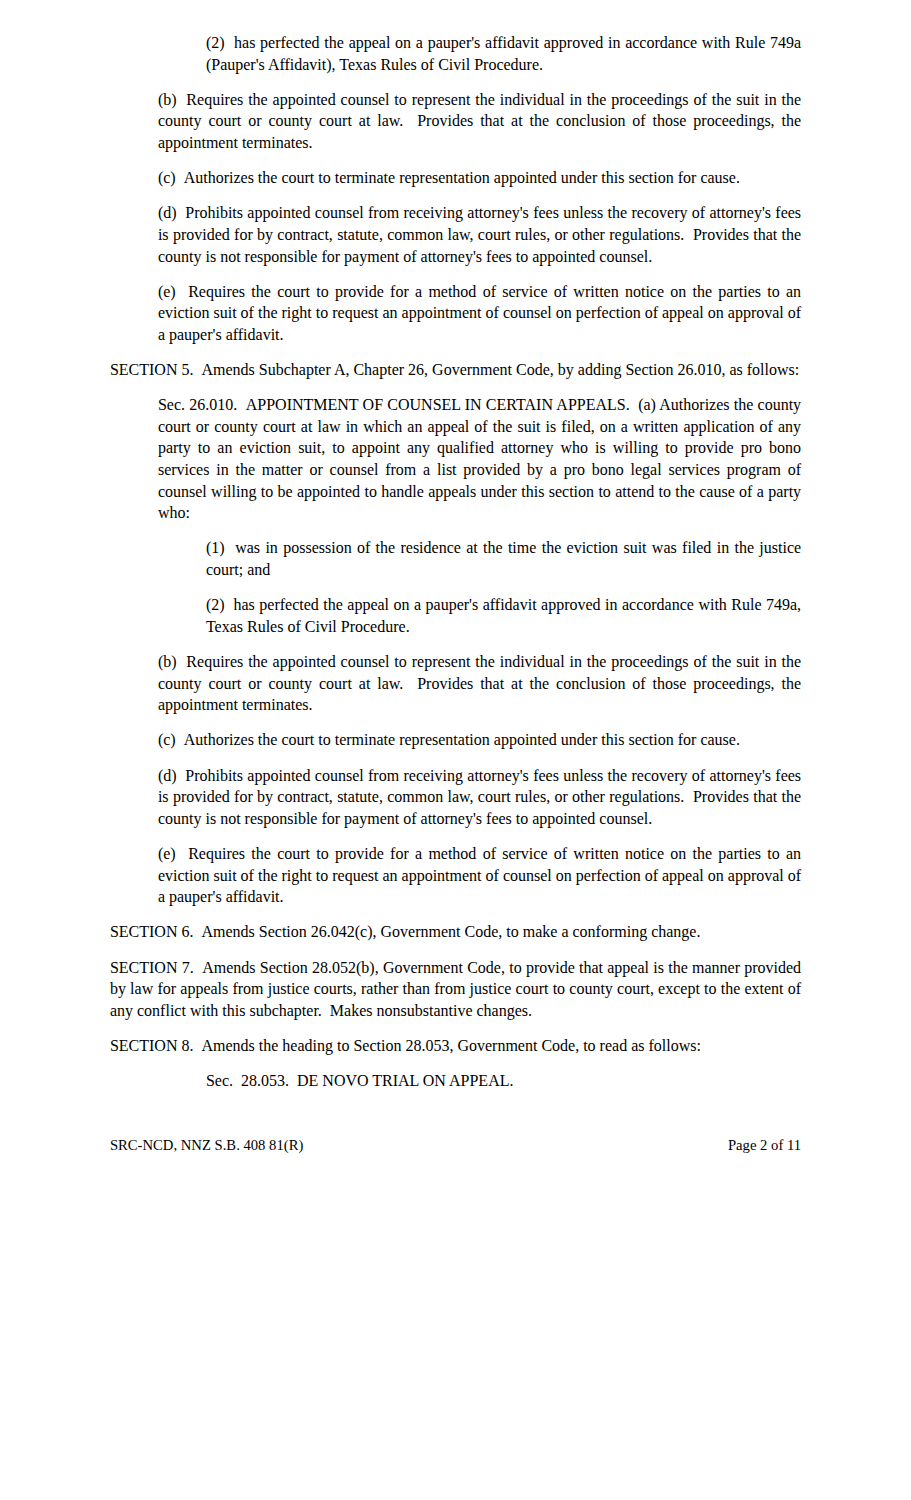(2) has perfected the appeal on a pauper's affidavit approved in accordance with Rule 749a (Pauper's Affidavit), Texas Rules of Civil Procedure.
(b) Requires the appointed counsel to represent the individual in the proceedings of the suit in the county court or county court at law. Provides that at the conclusion of those proceedings, the appointment terminates.
(c) Authorizes the court to terminate representation appointed under this section for cause.
(d) Prohibits appointed counsel from receiving attorney's fees unless the recovery of attorney's fees is provided for by contract, statute, common law, court rules, or other regulations. Provides that the county is not responsible for payment of attorney's fees to appointed counsel.
(e) Requires the court to provide for a method of service of written notice on the parties to an eviction suit of the right to request an appointment of counsel on perfection of appeal on approval of a pauper's affidavit.
SECTION 5. Amends Subchapter A, Chapter 26, Government Code, by adding Section 26.010, as follows:
Sec. 26.010. APPOINTMENT OF COUNSEL IN CERTAIN APPEALS. (a) Authorizes the county court or county court at law in which an appeal of the suit is filed, on a written application of any party to an eviction suit, to appoint any qualified attorney who is willing to provide pro bono services in the matter or counsel from a list provided by a pro bono legal services program of counsel willing to be appointed to handle appeals under this section to attend to the cause of a party who:
(1) was in possession of the residence at the time the eviction suit was filed in the justice court; and
(2) has perfected the appeal on a pauper's affidavit approved in accordance with Rule 749a, Texas Rules of Civil Procedure.
(b) Requires the appointed counsel to represent the individual in the proceedings of the suit in the county court or county court at law. Provides that at the conclusion of those proceedings, the appointment terminates.
(c) Authorizes the court to terminate representation appointed under this section for cause.
(d) Prohibits appointed counsel from receiving attorney's fees unless the recovery of attorney's fees is provided for by contract, statute, common law, court rules, or other regulations. Provides that the county is not responsible for payment of attorney's fees to appointed counsel.
(e) Requires the court to provide for a method of service of written notice on the parties to an eviction suit of the right to request an appointment of counsel on perfection of appeal on approval of a pauper's affidavit.
SECTION 6. Amends Section 26.042(c), Government Code, to make a conforming change.
SECTION 7. Amends Section 28.052(b), Government Code, to provide that appeal is the manner provided by law for appeals from justice courts, rather than from justice court to county court, except to the extent of any conflict with this subchapter. Makes nonsubstantive changes.
SECTION 8. Amends the heading to Section 28.053, Government Code, to read as follows:
Sec. 28.053. DE NOVO TRIAL ON APPEAL.
SRC-NCD, NNZ S.B. 408 81(R) Page 2 of 11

### WORK TO COMPLETE
Tell how many lines in the listing include the string "follows", and write nothing but that number.

### SOLVED PROBLEM
2